**TASK ITEM**
Filter the records down to the lines that hold the word "Rank", and copy each of those lines.

**MATERIAL FOR THIS TASK**
Content starts

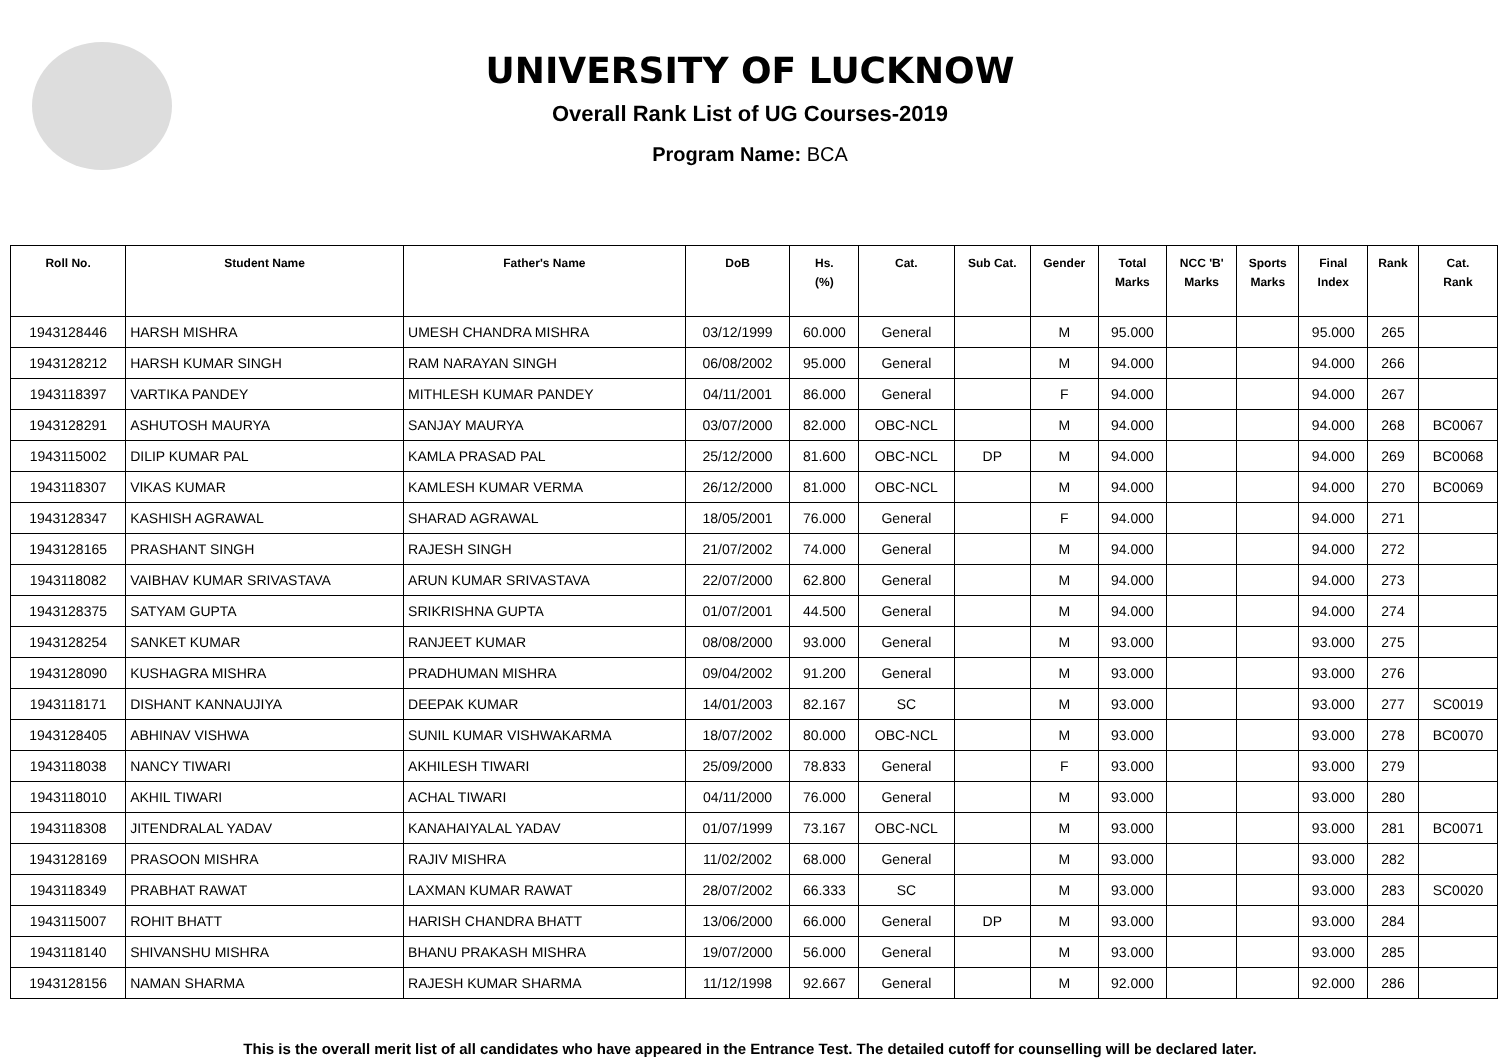UNIVERSITY OF LUCKNOW
Overall Rank List of UG Courses-2019
Program Name: BCA
| Roll No. | Student Name | Father's Name | DoB | Hs. (%) | Cat. | Sub Cat. | Gender | Total Marks | NCC 'B' Marks | Sports Marks | Final Index | Rank | Cat. Rank |
| --- | --- | --- | --- | --- | --- | --- | --- | --- | --- | --- | --- | --- | --- |
| 1943128446 | HARSH MISHRA | UMESH CHANDRA MISHRA | 03/12/1999 | 60.000 | General | | M | 95.000 | | | 95.000 | 265 | |
| 1943128212 | HARSH KUMAR SINGH | RAM NARAYAN SINGH | 06/08/2002 | 95.000 | General | | M | 94.000 | | | 94.000 | 266 | |
| 1943118397 | VARTIKA PANDEY | MITHLESH KUMAR PANDEY | 04/11/2001 | 86.000 | General | | F | 94.000 | | | 94.000 | 267 | |
| 1943128291 | ASHUTOSH MAURYA | SANJAY MAURYA | 03/07/2000 | 82.000 | OBC-NCL | | M | 94.000 | | | 94.000 | 268 | BC0067 |
| 1943115002 | DILIP KUMAR PAL | KAMLA PRASAD PAL | 25/12/2000 | 81.600 | OBC-NCL | DP | M | 94.000 | | | 94.000 | 269 | BC0068 |
| 1943118307 | VIKAS KUMAR | KAMLESH KUMAR VERMA | 26/12/2000 | 81.000 | OBC-NCL | | M | 94.000 | | | 94.000 | 270 | BC0069 |
| 1943128347 | KASHISH AGRAWAL | SHARAD AGRAWAL | 18/05/2001 | 76.000 | General | | F | 94.000 | | | 94.000 | 271 | |
| 1943128165 | PRASHANT SINGH | RAJESH SINGH | 21/07/2002 | 74.000 | General | | M | 94.000 | | | 94.000 | 272 | |
| 1943118082 | VAIBHAV KUMAR SRIVASTAVA | ARUN KUMAR SRIVASTAVA | 22/07/2000 | 62.800 | General | | M | 94.000 | | | 94.000 | 273 | |
| 1943128375 | SATYAM GUPTA | SRIKRISHNA GUPTA | 01/07/2001 | 44.500 | General | | M | 94.000 | | | 94.000 | 274 | |
| 1943128254 | SANKET KUMAR | RANJEET KUMAR | 08/08/2000 | 93.000 | General | | M | 93.000 | | | 93.000 | 275 | |
| 1943128090 | KUSHAGRA MISHRA | PRADHUMAN MISHRA | 09/04/2002 | 91.200 | General | | M | 93.000 | | | 93.000 | 276 | |
| 1943118171 | DISHANT KANNAUJIYA | DEEPAK KUMAR | 14/01/2003 | 82.167 | SC | | M | 93.000 | | | 93.000 | 277 | SC0019 |
| 1943128405 | ABHINAV VISHWA | SUNIL KUMAR VISHWAKARMA | 18/07/2002 | 80.000 | OBC-NCL | | M | 93.000 | | | 93.000 | 278 | BC0070 |
| 1943118038 | NANCY TIWARI | AKHILESH TIWARI | 25/09/2000 | 78.833 | General | | F | 93.000 | | | 93.000 | 279 | |
| 1943118010 | AKHIL TIWARI | ACHAL TIWARI | 04/11/2000 | 76.000 | General | | M | 93.000 | | | 93.000 | 280 | |
| 1943118308 | JITENDRALAL YADAV | KANAHAIYALAL YADAV | 01/07/1999 | 73.167 | OBC-NCL | | M | 93.000 | | | 93.000 | 281 | BC0071 |
| 1943128169 | PRASOON MISHRA | RAJIV MISHRA | 11/02/2002 | 68.000 | General | | M | 93.000 | | | 93.000 | 282 | |
| 1943118349 | PRABHAT RAWAT | LAXMAN KUMAR RAWAT | 28/07/2002 | 66.333 | SC | | M | 93.000 | | | 93.000 | 283 | SC0020 |
| 1943115007 | ROHIT BHATT | HARISH CHANDRA BHATT | 13/06/2000 | 66.000 | General | DP | M | 93.000 | | | 93.000 | 284 | |
| 1943118140 | SHIVANSHU MISHRA | BHANU PRAKASH MISHRA | 19/07/2000 | 56.000 | General | | M | 93.000 | | | 93.000 | 285 | |
| 1943128156 | NAMAN SHARMA | RAJESH KUMAR SHARMA | 11/12/1998 | 92.667 | General | | M | 92.000 | | | 92.000 | 286 | |
This is the overall merit list of all candidates who have appeared in the Entrance Test. The detailed cutoff for counselling will be declared later.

Content ends

**WRITTEN ANSWER**
Overall Rank List of UG Courses-2019
| Roll No. | Student Name | Father's Name | DoB | Hs. (%) | Cat. | Sub Cat. | Gender | Total Marks | NCC 'B' Marks | Sports Marks | Final Index | Rank | Cat. Rank |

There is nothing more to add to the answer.